Work required:
Nothing but the text should be carried over: reproduce all the data exactly and leave out every image.

◆ ◆ ◆ ◆ ◆

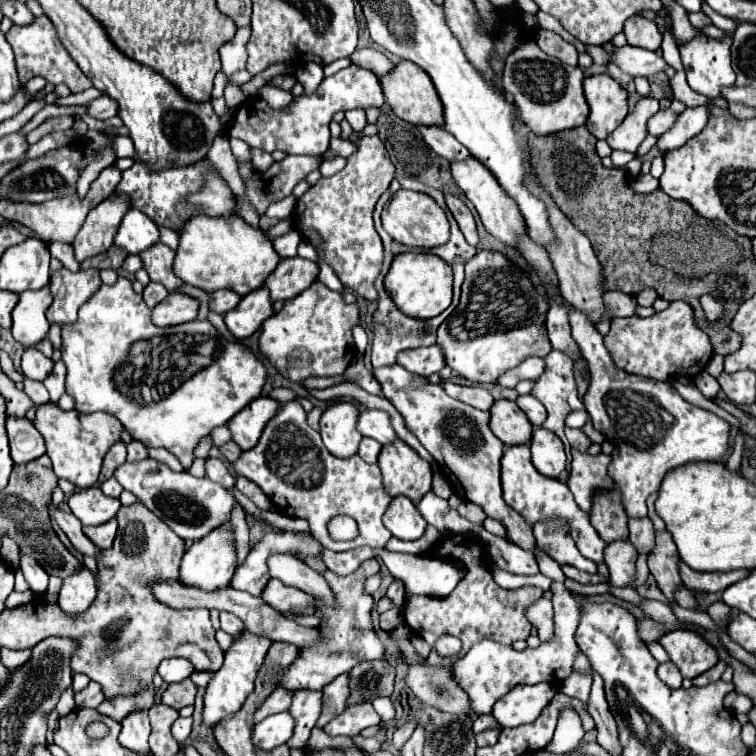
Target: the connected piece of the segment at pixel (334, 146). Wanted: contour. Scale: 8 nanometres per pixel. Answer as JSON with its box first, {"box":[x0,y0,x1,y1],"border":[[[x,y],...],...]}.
{"box":[328,137,356,157],"border":[[[332,137],[332,139],[330,139],[330,147],[328,147],[328,151],[332,151],[332,153],[338,155],[338,157],[348,157],[348,155],[352,155],[352,153],[356,151],[356,147],[354,147],[350,141]]]}

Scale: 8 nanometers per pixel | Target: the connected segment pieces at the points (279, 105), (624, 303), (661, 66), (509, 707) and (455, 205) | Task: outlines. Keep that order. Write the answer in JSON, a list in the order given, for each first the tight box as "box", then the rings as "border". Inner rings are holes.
[{"box":[258,83,294,109],"border":[[[268,83],[260,88],[258,94],[273,109],[283,109],[287,107],[294,99],[289,91],[284,91],[277,88],[271,83]]]},{"box":[604,291,638,317],"border":[[[608,291],[604,293],[604,303],[608,303],[608,311],[610,317],[630,317],[634,315],[638,303],[634,297],[624,295],[624,293],[616,293],[616,291]]]},{"box":[612,45,668,77],"border":[[[630,45],[618,47],[618,53],[612,53],[612,63],[616,63],[622,71],[630,73],[632,77],[636,75],[650,77],[654,73],[666,71],[668,67],[662,55],[642,47],[630,47]]]},{"box":[494,683,556,727],"border":[[[546,683],[518,685],[498,705],[494,705],[494,717],[502,727],[518,727],[538,719],[542,709],[550,703],[556,689]]]},{"box":[446,195,478,245],"border":[[[446,195],[446,205],[448,209],[452,211],[462,235],[466,237],[466,241],[470,245],[478,245],[478,233],[476,233],[476,223],[474,223],[474,217],[470,213],[470,209],[454,195]]]}]

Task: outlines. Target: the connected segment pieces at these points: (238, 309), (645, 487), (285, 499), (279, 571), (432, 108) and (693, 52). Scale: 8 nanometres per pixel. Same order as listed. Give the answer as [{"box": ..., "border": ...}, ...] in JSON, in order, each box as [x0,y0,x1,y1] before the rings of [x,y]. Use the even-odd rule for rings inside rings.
[{"box":[224,287,272,339],"border":[[[260,287],[240,299],[240,303],[224,315],[224,323],[236,339],[246,339],[256,333],[272,315],[272,303],[266,287]]]},{"box":[568,307,730,517],"border":[[[574,307],[568,311],[568,319],[572,337],[578,341],[592,375],[584,395],[584,407],[590,413],[594,427],[616,447],[608,473],[616,487],[622,489],[622,501],[628,515],[646,517],[646,499],[660,491],[668,471],[690,461],[720,461],[726,455],[730,425],[716,413],[684,401],[670,383],[630,375],[618,369],[614,361],[610,361],[604,337],[594,329],[590,319]]]},{"box":[232,401,392,551],"border":[[[296,401],[282,403],[276,417],[268,421],[258,445],[244,451],[232,467],[236,475],[254,481],[262,489],[278,513],[306,519],[310,531],[326,549],[348,551],[362,545],[384,547],[392,537],[382,525],[382,515],[392,497],[386,495],[378,465],[368,465],[358,455],[352,455],[350,459],[330,455],[320,433],[306,423],[306,411]],[[336,515],[352,517],[358,523],[358,537],[352,541],[334,541],[328,533],[328,521]]]},{"box":[268,553,336,605],"border":[[[276,553],[274,557],[268,559],[268,569],[270,569],[270,575],[280,579],[282,583],[298,587],[300,591],[316,597],[318,601],[324,601],[326,605],[336,603],[336,597],[334,597],[330,585],[326,583],[324,575],[316,573],[306,563],[294,559],[290,555]]]},{"box":[378,61,442,127],"border":[[[400,61],[392,67],[390,73],[384,77],[378,77],[382,85],[382,93],[386,103],[392,107],[392,111],[412,123],[412,125],[438,125],[442,127],[442,105],[438,101],[438,93],[434,93],[434,87],[430,85],[430,77],[426,77],[426,71],[410,61]]]},{"box":[680,35,736,99],"border":[[[696,35],[680,47],[688,85],[696,93],[714,99],[718,97],[720,85],[734,85],[736,75],[730,65],[730,45],[732,37],[710,39]]]}]

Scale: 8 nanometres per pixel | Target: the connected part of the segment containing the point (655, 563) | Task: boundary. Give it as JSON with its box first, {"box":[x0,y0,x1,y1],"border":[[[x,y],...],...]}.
{"box":[648,531,682,601],"border":[[[656,531],[656,547],[648,555],[650,573],[656,575],[660,591],[668,601],[674,601],[674,589],[682,583],[678,581],[678,551],[668,531]]]}

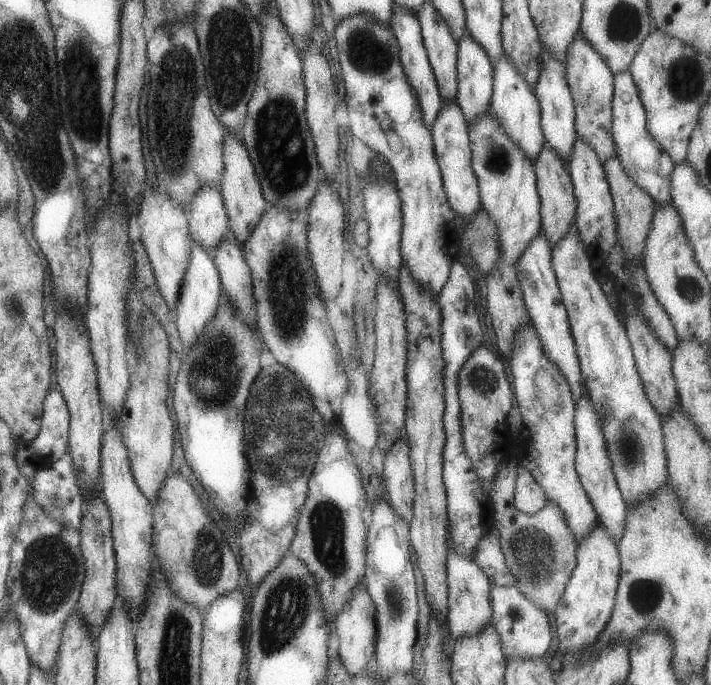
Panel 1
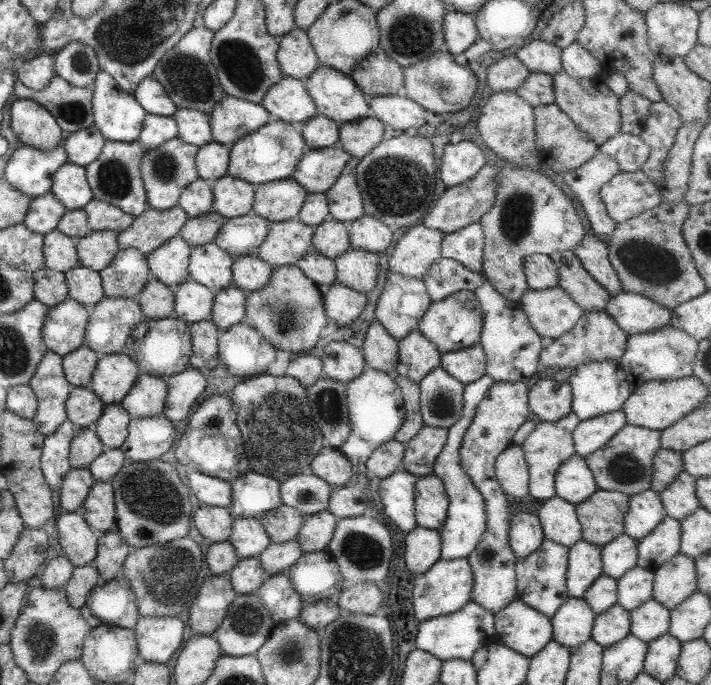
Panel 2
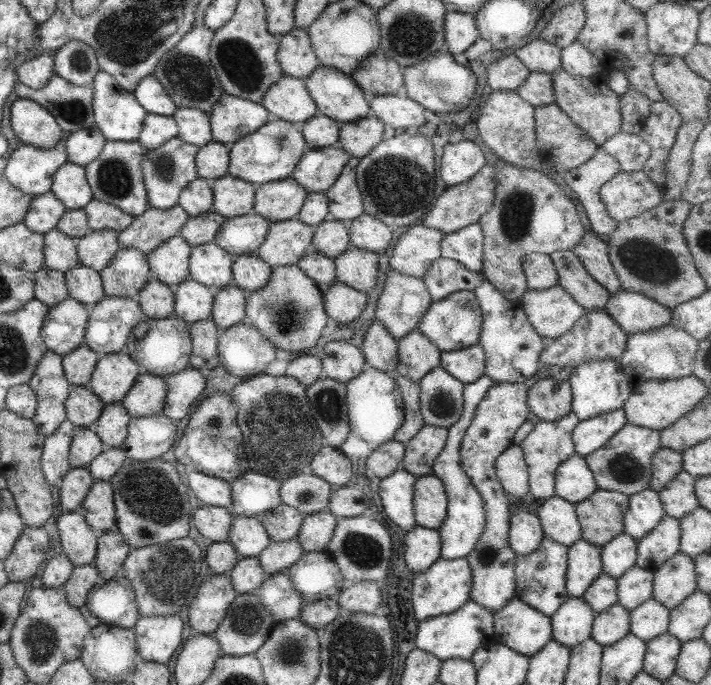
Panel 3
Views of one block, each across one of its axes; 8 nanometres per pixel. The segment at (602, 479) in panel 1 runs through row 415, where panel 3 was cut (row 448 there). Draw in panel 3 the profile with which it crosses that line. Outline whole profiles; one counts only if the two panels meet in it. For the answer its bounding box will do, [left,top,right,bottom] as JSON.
[571,409,625,458]

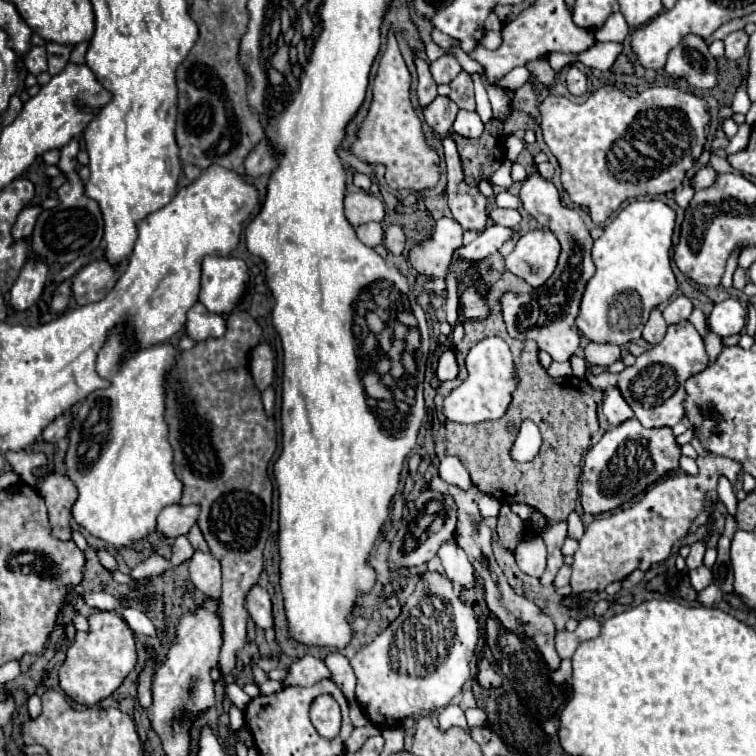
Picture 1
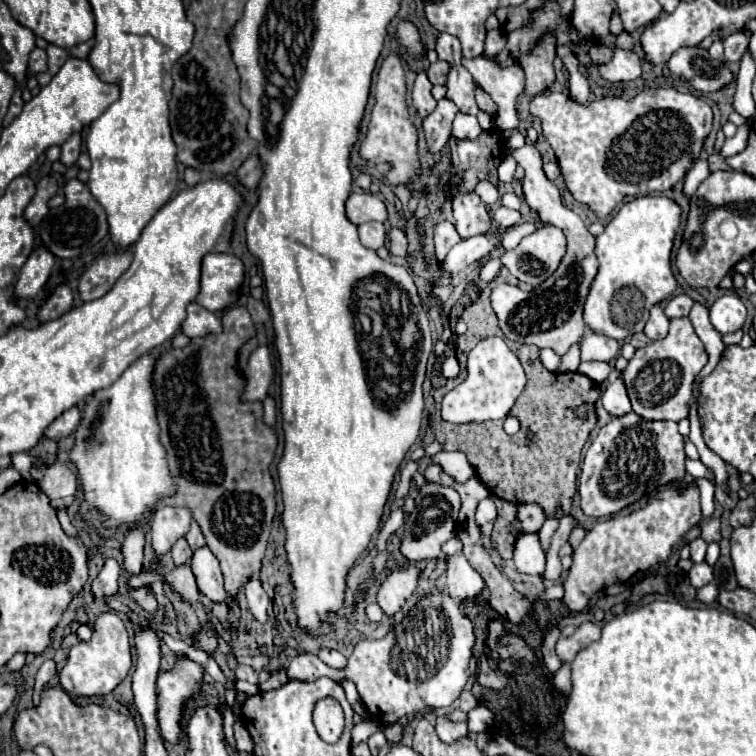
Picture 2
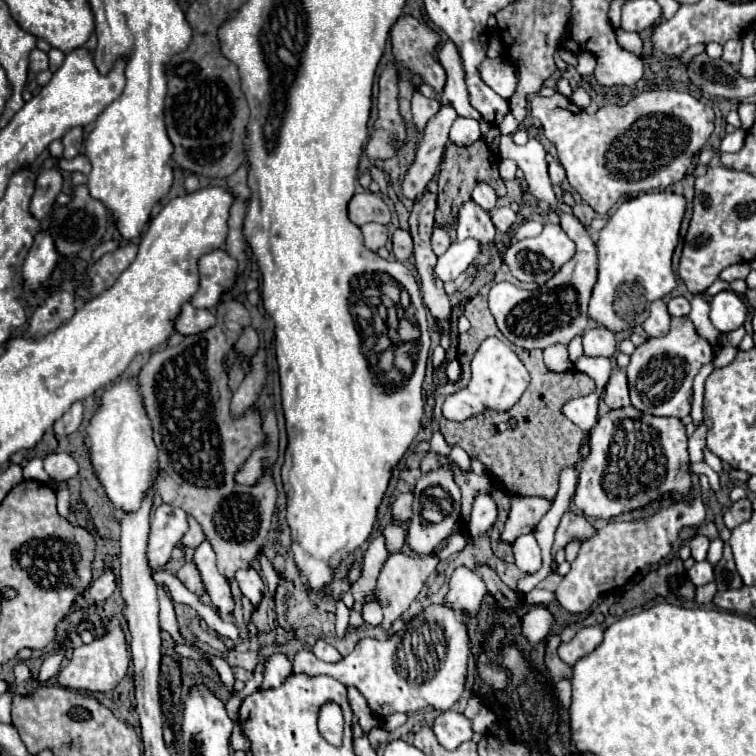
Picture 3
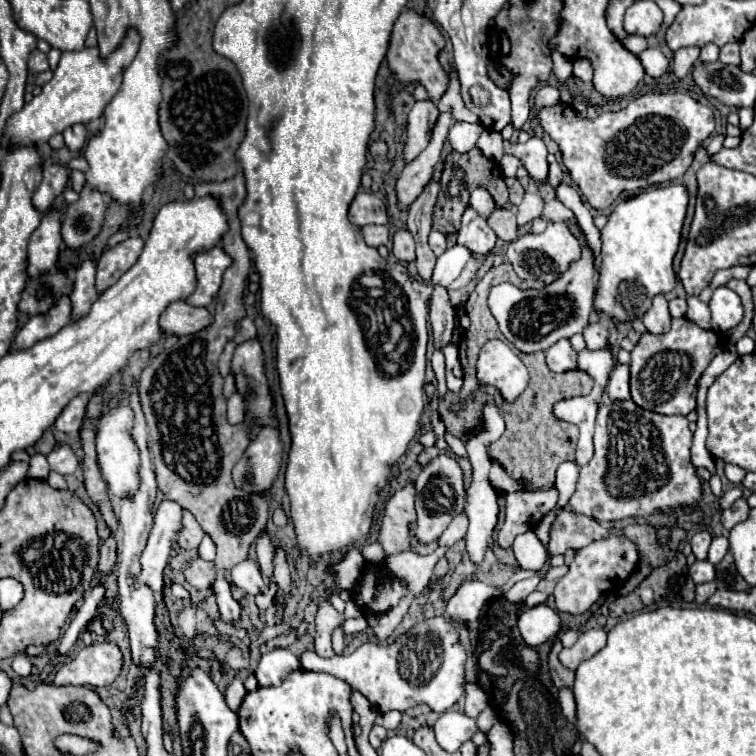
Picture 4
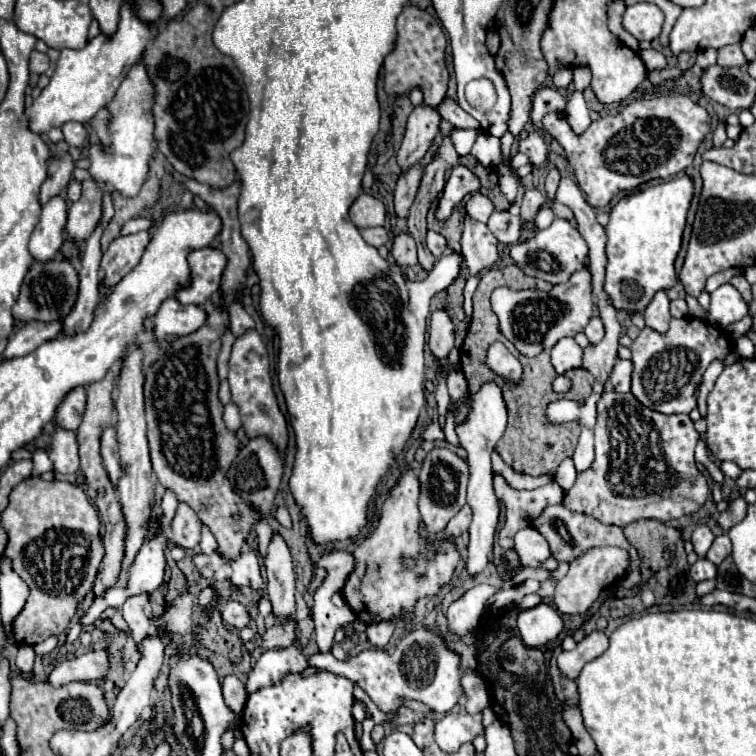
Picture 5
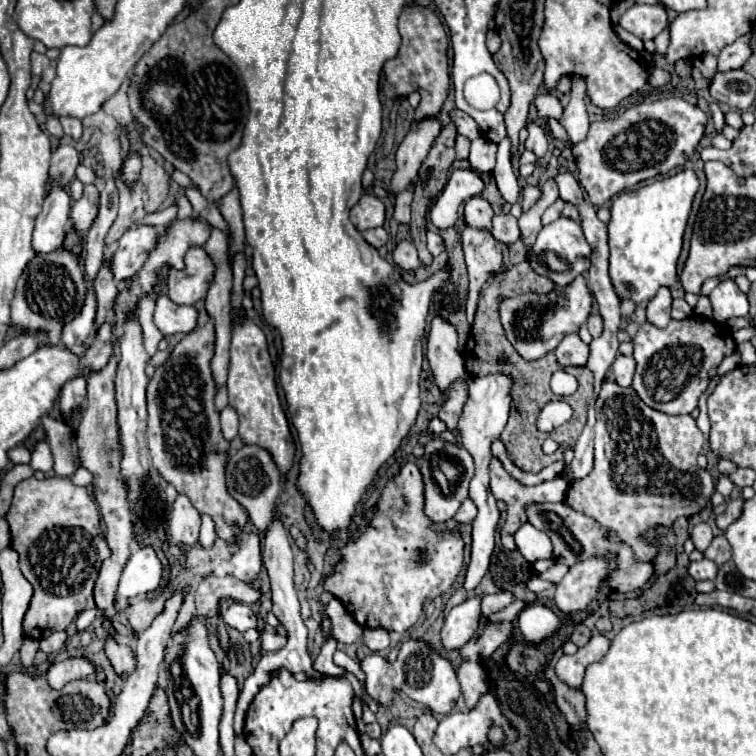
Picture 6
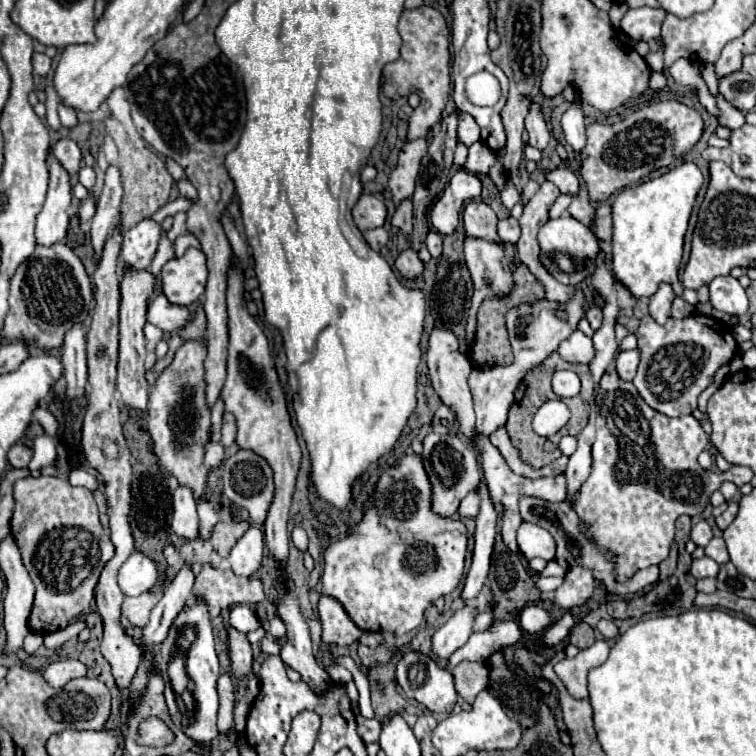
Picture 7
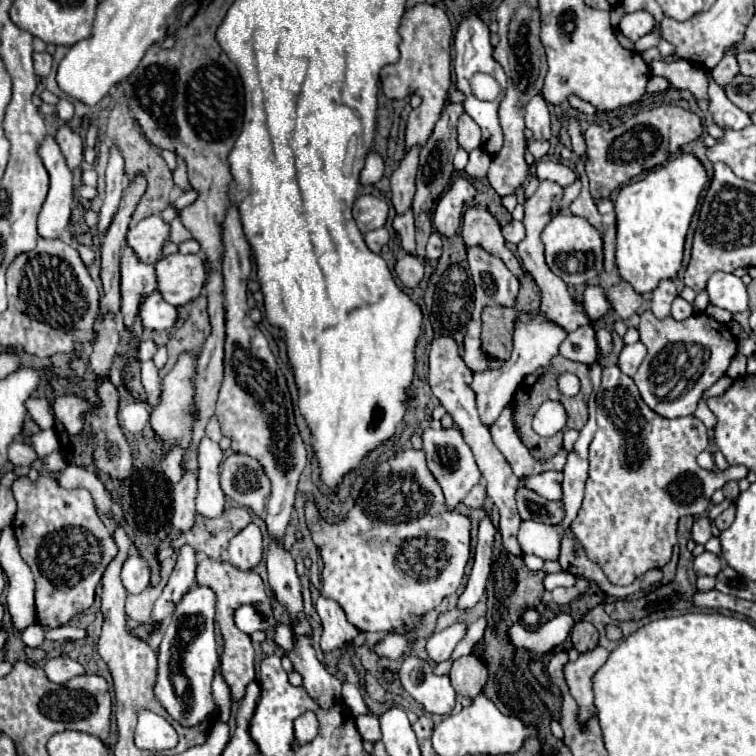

◆ ◆ ◆ ◆ ◆

Solution:
Target: the connected piece of the segment at pixel (334, 146). Wanted: contour. Scale: 8 nanometres per pixel. Answer as JSON with its box first, {"box":[x0,y0,x1,y1],"border":[[[x,y],...],...]}.
{"box":[328,137,356,157],"border":[[[332,137],[332,139],[330,139],[330,147],[328,147],[328,151],[332,151],[332,153],[338,155],[338,157],[348,157],[348,155],[352,155],[352,153],[356,151],[356,147],[354,147],[350,141]]]}

Scale: 8 nanometers per pixel | Target: the connected segment pieces at the points (279, 105), (624, 303), (661, 66), (509, 707) and (455, 205) | Task: outlines. Keep that order. Write the answer in JSON, a list in the order given, for each first the tight box as "box", then the rings as "border". Inner rings are holes.
[{"box":[258,83,294,109],"border":[[[268,83],[260,88],[258,94],[273,109],[283,109],[287,107],[294,99],[289,91],[284,91],[277,88],[271,83]]]},{"box":[604,291,638,317],"border":[[[608,291],[604,293],[604,303],[608,303],[608,311],[610,317],[630,317],[634,315],[638,303],[634,297],[624,295],[624,293],[616,293],[616,291]]]},{"box":[612,45,668,77],"border":[[[630,45],[618,47],[618,53],[612,53],[612,63],[616,63],[622,71],[630,73],[632,77],[636,75],[650,77],[654,73],[666,71],[668,67],[662,55],[642,47],[630,47]]]},{"box":[494,683,556,727],"border":[[[546,683],[518,685],[498,705],[494,705],[494,717],[502,727],[518,727],[538,719],[542,709],[550,703],[556,689]]]},{"box":[446,195,478,245],"border":[[[446,195],[446,205],[448,209],[452,211],[462,235],[466,237],[466,241],[470,245],[478,245],[478,233],[476,233],[476,223],[474,223],[474,217],[470,213],[470,209],[454,195]]]}]

Task: outlines. Target: the connected segment pieces at these points: (238, 309), (645, 487), (285, 499), (279, 571), (432, 108) and (693, 52). Scale: 8 nanometres per pixel. Same order as listed. Give the answer as [{"box": ..., "border": ...}, ...] in JSON, in order, each box as [x0,y0,x1,y1] before the rings of [x,y]. Use the even-odd rule for rings inside rings.
[{"box":[224,287,272,339],"border":[[[260,287],[240,299],[240,303],[224,315],[224,323],[236,339],[246,339],[256,333],[272,315],[272,303],[266,287]]]},{"box":[568,307,730,517],"border":[[[574,307],[568,311],[568,319],[572,337],[578,341],[592,375],[584,395],[584,407],[590,413],[594,427],[616,447],[608,473],[616,487],[622,489],[622,501],[628,515],[646,517],[646,499],[660,491],[668,471],[690,461],[720,461],[726,455],[730,425],[716,413],[684,401],[670,383],[630,375],[618,369],[614,361],[610,361],[604,337],[594,329],[590,319]]]},{"box":[232,401,392,551],"border":[[[296,401],[282,403],[276,417],[268,421],[258,445],[244,451],[232,467],[236,475],[254,481],[262,489],[278,513],[306,519],[310,531],[326,549],[348,551],[362,545],[384,547],[392,537],[382,525],[382,515],[392,497],[386,495],[378,465],[368,465],[358,455],[352,455],[350,459],[330,455],[320,433],[306,423],[306,411]],[[336,515],[352,517],[358,523],[358,537],[352,541],[334,541],[328,533],[328,521]]]},{"box":[268,553,336,605],"border":[[[276,553],[274,557],[268,559],[268,569],[270,569],[270,575],[280,579],[282,583],[298,587],[300,591],[316,597],[318,601],[324,601],[326,605],[336,603],[336,597],[334,597],[330,585],[326,583],[324,575],[316,573],[306,563],[294,559],[290,555]]]},{"box":[378,61,442,127],"border":[[[400,61],[392,67],[390,73],[384,77],[378,77],[382,85],[382,93],[386,103],[392,107],[392,111],[412,123],[412,125],[438,125],[442,127],[442,105],[438,101],[438,93],[434,93],[434,87],[430,85],[430,77],[426,77],[426,71],[410,61]]]},{"box":[680,35,736,99],"border":[[[696,35],[680,47],[688,85],[696,93],[714,99],[718,97],[720,85],[734,85],[736,75],[730,65],[730,45],[732,37],[710,39]]]}]

Scale: 8 nanometres per pixel | Target: the connected part of the segment containing the point (655, 563) | Task: boundary. Give it as JSON with its box first, {"box":[x0,y0,x1,y1],"border":[[[x,y],...],...]}.
{"box":[648,531,682,601],"border":[[[656,531],[656,547],[648,555],[650,573],[656,575],[660,591],[668,601],[674,601],[674,589],[682,583],[678,581],[678,551],[668,531]]]}

Panel 1
Panel 2
Panel 3
Views of one block, each across one of its axes; 8 nanometres per pixel. The segment at (602, 479) in panel 1 runs through row 415, where panel 3 was cut (row 448 there). Draw in panel 3 the profile with which it crosses that line. Outline whole profiles; one counts only if the two panels meet in it. For the answer its bounding box will do, [left,top,right,bottom] as JSON.
[571,409,625,458]

Picture 1
Picture 2
Picture 3
Picture 4
Picture 5
Picture 6
Picture 7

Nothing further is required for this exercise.